Ronni Jolles has been on an artistic journey since childhood. Born in Rochester, New York, the child of a painter and a lawyer, Ronni’s art education began very early both inside and outside the home. After her family moved to Washington, D.C., she attended Sidwell Friends in Washington D.C. and graduated from Cornell University with a double major in Art and Psychology.
During college, Ronni worked in photography, drawing, painting, and wood carving, discovering how she responded to different media and what each drew from her creatively. Her subsequent work in publishing in the media division of National Geographic, along with graduate studies in art, led Ronni to the place she felt she could best contribute all she’d learned: the classroom.
As a teacher, Ronni worked in all media. She taught drawing, painting, ceramics, collage, printmaking, and sculpture (in plaster, wire, and wood). Much as she loved teaching, the pull to produce her own work was becoming too strong, and in 2000, Ronni stopped teaching to become a full-time professional artist.
Collage was the art form that most appealed to Ronni’s tactile nature, and she learned the art of paper-making. The time-consuming nature of making paper led her to look for sources of paper throughout the world, so she could concentrate on making works with paper, rather than just on creating the paper itself. In her artist statement, Ronni explains the evolution of her unique form of paper artistry.

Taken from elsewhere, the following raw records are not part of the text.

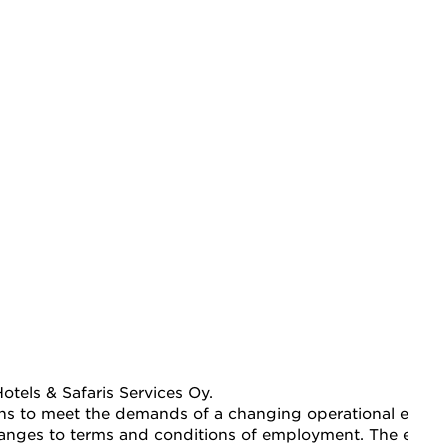
tels & Safaris Services Oy.
ions to meet the demands of a changing operational enviro
 changes to terms and conditions of employment. The emplo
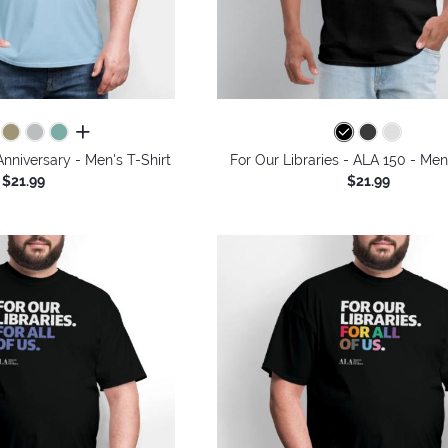
all colors
Anniversary - Men's T-Shirt
For Our Libraries - ALA 150 - Men
$21.99
$21.99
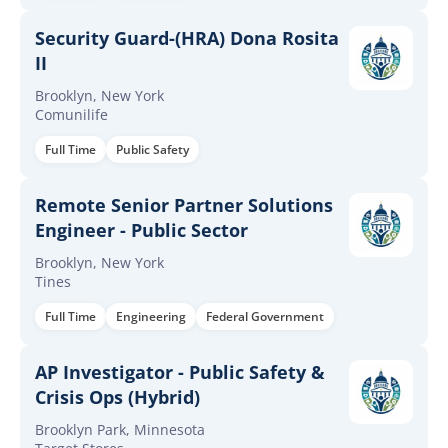
Security Guard-(HRA) Dona Rosita
II
Brooklyn, New York
Comunilife
Full Time
Public Safety
Remote Senior Partner Solutions
Engineer - Public Sector
Brooklyn, New York
Tines
Full Time
Engineering
Federal Government
AP Investigator - Public Safety &
Crisis Ops (Hybrid)
Brooklyn Park, Minnesota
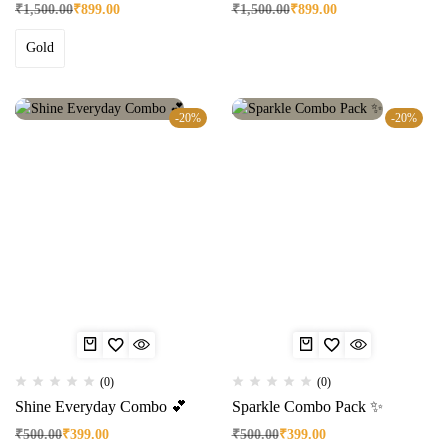
₹
1,500.00
₹
899.00
₹
1,500.00
₹
899.00
Gold
-20%
-20%
(0)
(0)
Shine Everyday Combo 💕
Sparkle Combo Pack ✨
₹
500.00
₹
399.00
₹
500.00
₹
399.00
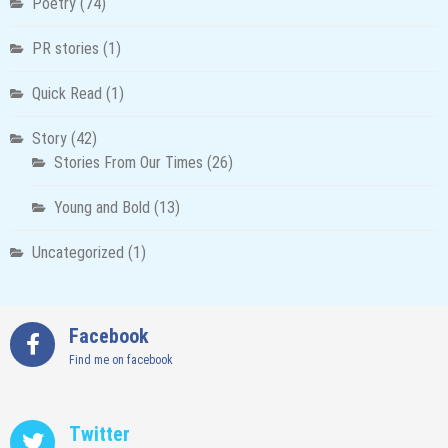
Poetry
(74)
PR stories
(1)
Quick Read
(1)
Story
(42)
Stories From Our Times
(26)
Young and Bold
(13)
Uncategorized
(1)
Facebook
Find me on facebook
Twitter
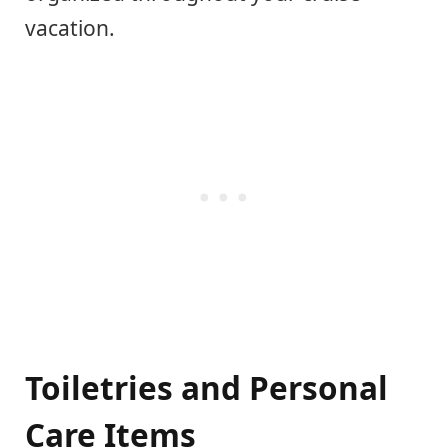
vacation.
Toiletries and Personal
Care Items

Ronni is currently a resident of Chevy Chase, Maryland, where she is on the board of Chevy Chase Artists. Ronni teaches her art form at Glen Echo Park, as well as at MPA in McLean, Virginia. Ronni is still a member of Great Falls Studios, an artist’s group in Great Falls, Virginia, where she lived for 27 years before moving to Chevy Chase. Ronni continues to give Artist Talks to groups (artist groups, elderly communities, schools) in Maryland, Virginia, and DC.